Data excerpt →
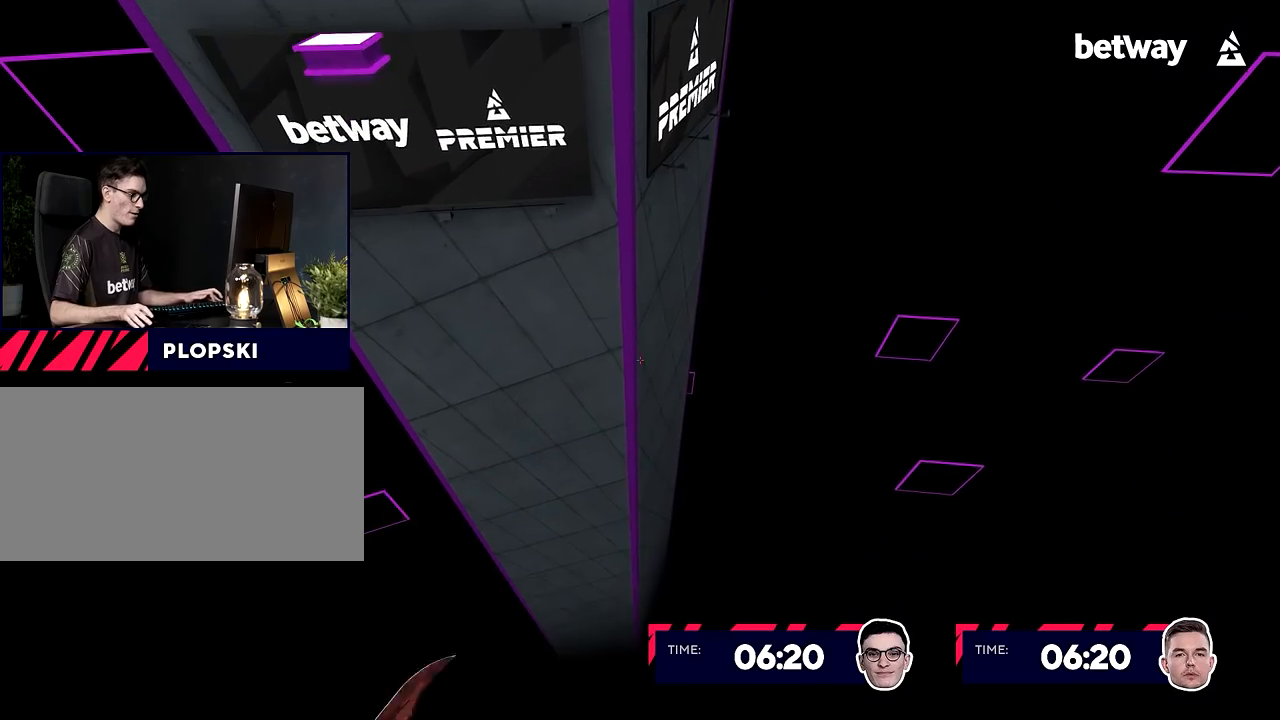
Gameplay with keyboard and mouse; each line is a JSON object with the keys and mouse buttons held at the frame after it. "events" lists presses ("down") and releases ("up") of "a", "alt", "c", "ctrl", "d", "e", "f", "q", "r", "s", "shift", "space", "tab", "v", "w", "x", "z", "mouse_left", "mouse_middle", "mouse_right", "mouse_wheel_up" and "mouse_wheel_down" between this image and that frame as [ms after this image, input, new state], when the widget could be followed in between. "mouse_left", "mouse_middle", "mouse_right", "mouse_wheel_up", "mouse_wheel_down" = the "left", "middle", "right", "wheel_up", "wheel_down" buttons of the "mouse" list. No other keys are recorded. Not read: mouse_move.
{"keys": ["ctrl", "shift"], "mouse": [], "events": [[16, "mouse_right", "up"], [16, "s", "up"], [117, "s", "down"], [200, "s", "up"], [250, "s", "down"], [383, "s", "up"]]}
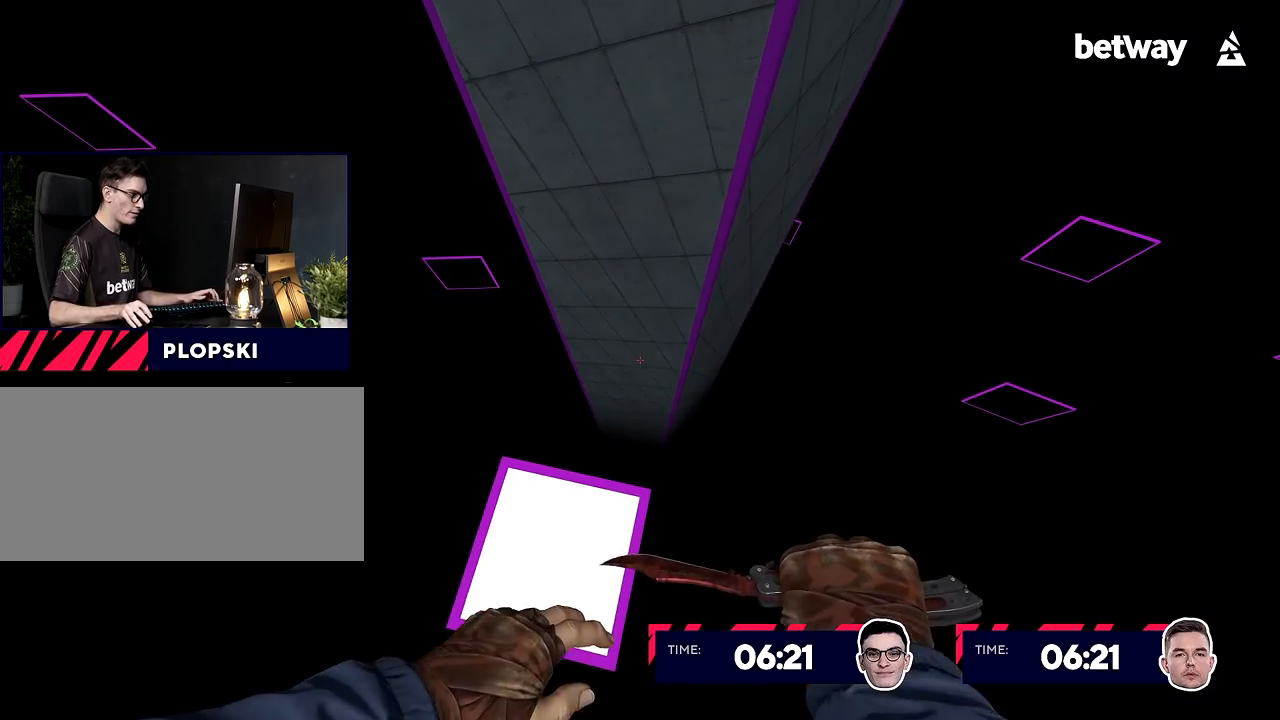
{"keys": ["ctrl", "s", "shift"], "mouse": [], "events": [[34, "a", "down"], [84, "s", "down"], [184, "a", "up"], [301, "s", "up"], [451, "s", "down"]]}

Problem description →
The whole listing should be printed again exactly as written, images excluded.

Reply to the task →
Gameplay with keyboard and mouse; each line is a JSON object with the keys and mouse buttons held at the frame after it. "events" lists presses ("down") and releases ("up") of "a", "alt", "c", "ctrl", "d", "e", "f", "q", "r", "s", "shift", "space", "tab", "v", "w", "x", "z", "mouse_left", "mouse_middle", "mouse_right", "mouse_wheel_up" and "mouse_wheel_down" between this image and that frame as [ms after this image, input, new state], when the widget could be followed in between. "mouse_left", "mouse_middle", "mouse_right", "mouse_wheel_up", "mouse_wheel_down" = the "left", "middle", "right", "wheel_up", "wheel_down" buttons of the "mouse" list. No other keys are recorded. Not read: mouse_move.
{"keys": ["ctrl", "shift"], "mouse": [], "events": [[16, "mouse_right", "up"], [16, "s", "up"], [117, "s", "down"], [200, "s", "up"], [250, "s", "down"], [383, "s", "up"]]}
{"keys": ["ctrl", "s", "shift"], "mouse": [], "events": [[34, "a", "down"], [84, "s", "down"], [184, "a", "up"], [301, "s", "up"], [451, "s", "down"]]}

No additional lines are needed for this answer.